[Information provided Boundary: Start]
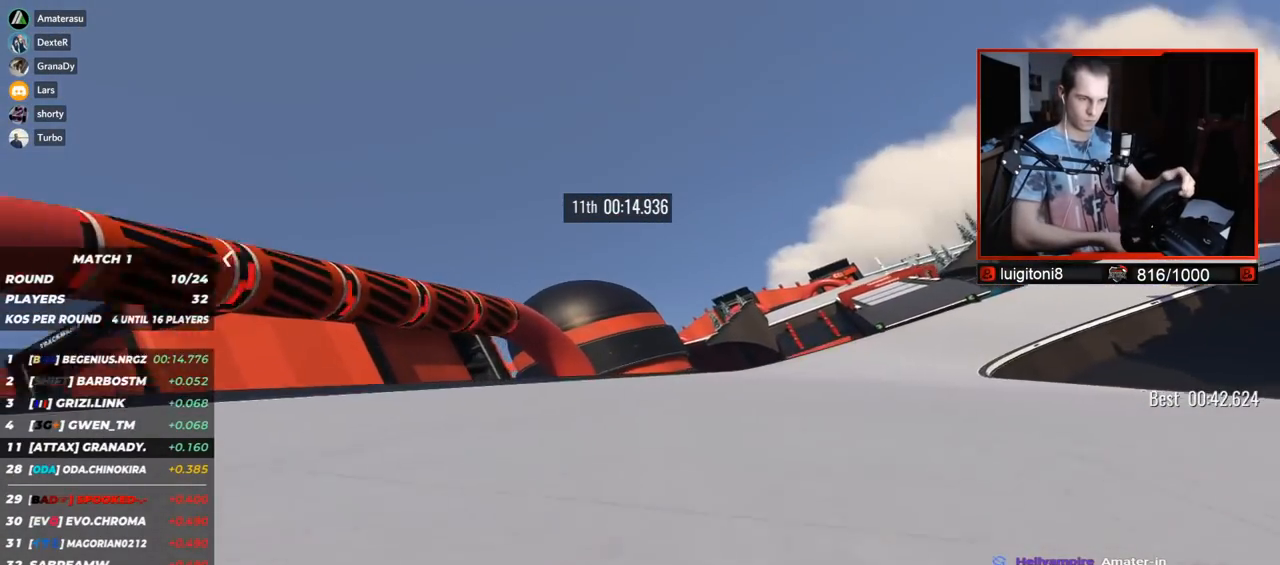
{"keys": ["right", "up"], "events": []}
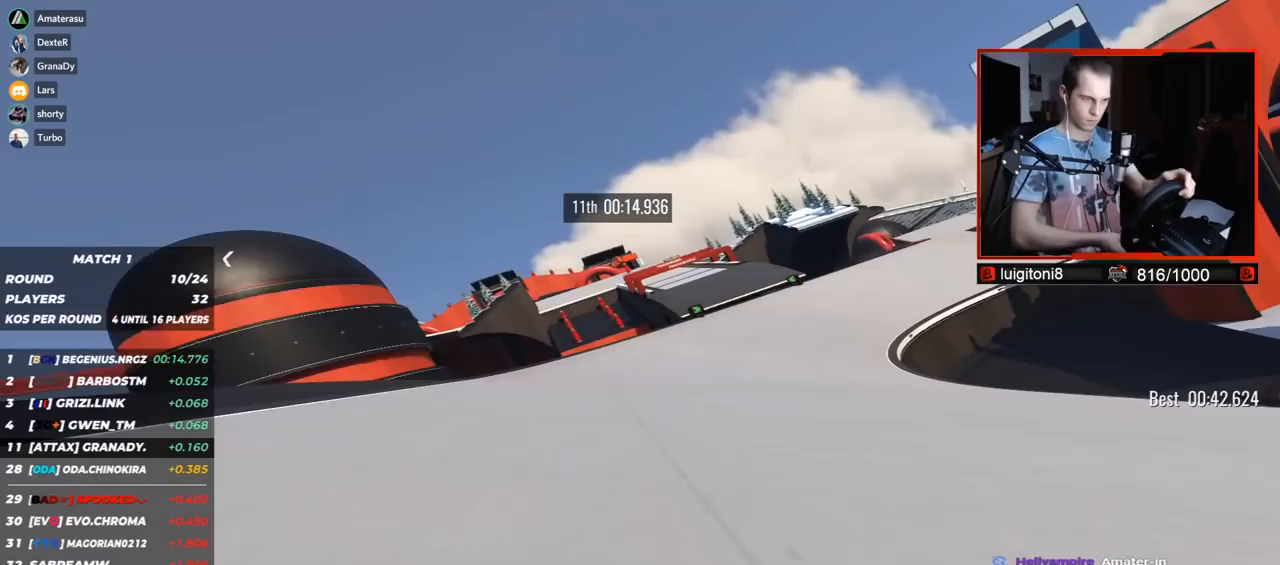
{"keys": ["left", "up"], "events": [[300, "right", "up"], [350, "left", "down"]]}
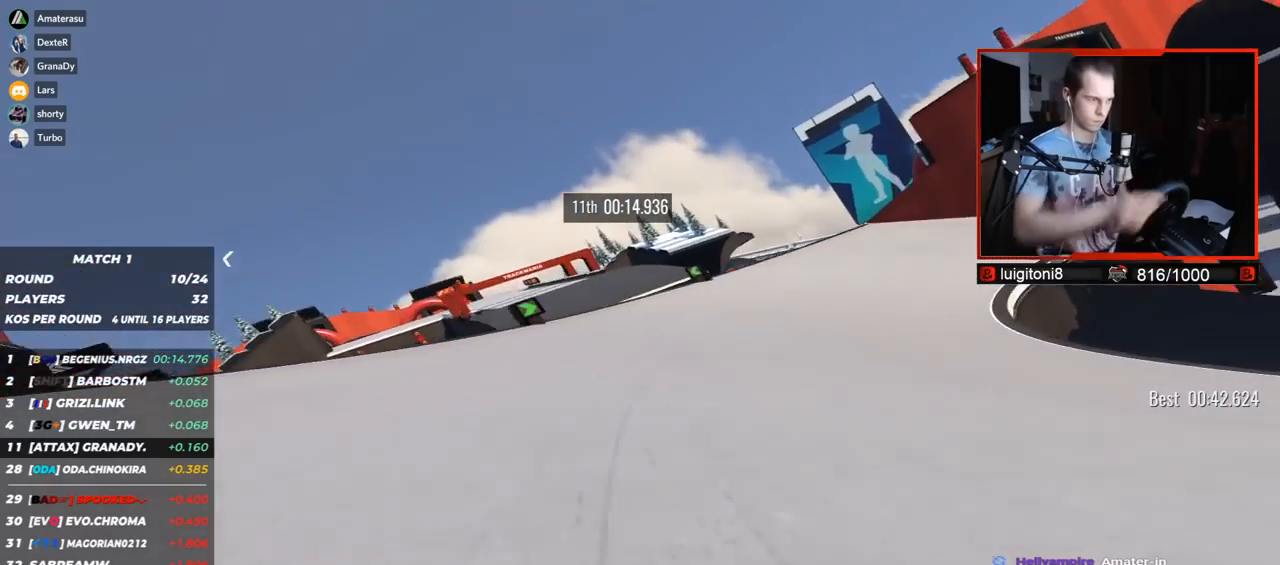
{"keys": ["left", "up"], "events": []}
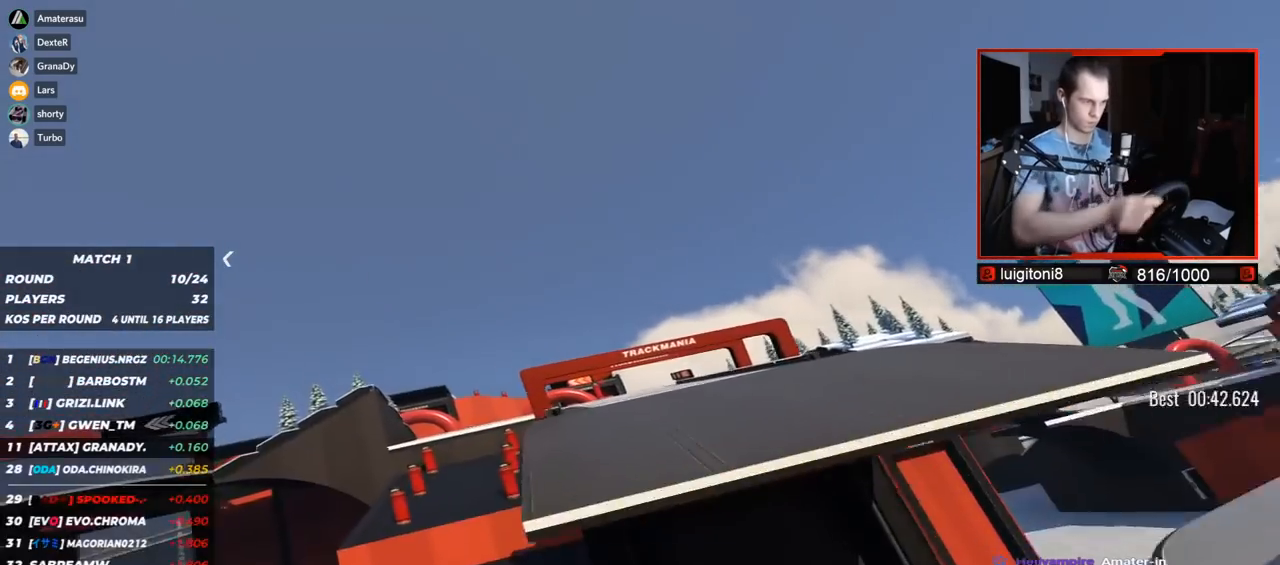
{"keys": ["left", "up"], "events": []}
[Information provided Boundary: End]
What needs to be done.
The material above is to be transcribed exactly, with its images omitted.

Answer space.
{"keys": ["right", "up"], "events": []}
{"keys": ["left", "up"], "events": [[300, "right", "up"], [350, "left", "down"]]}
{"keys": ["left", "up"], "events": []}
{"keys": ["left", "up"], "events": []}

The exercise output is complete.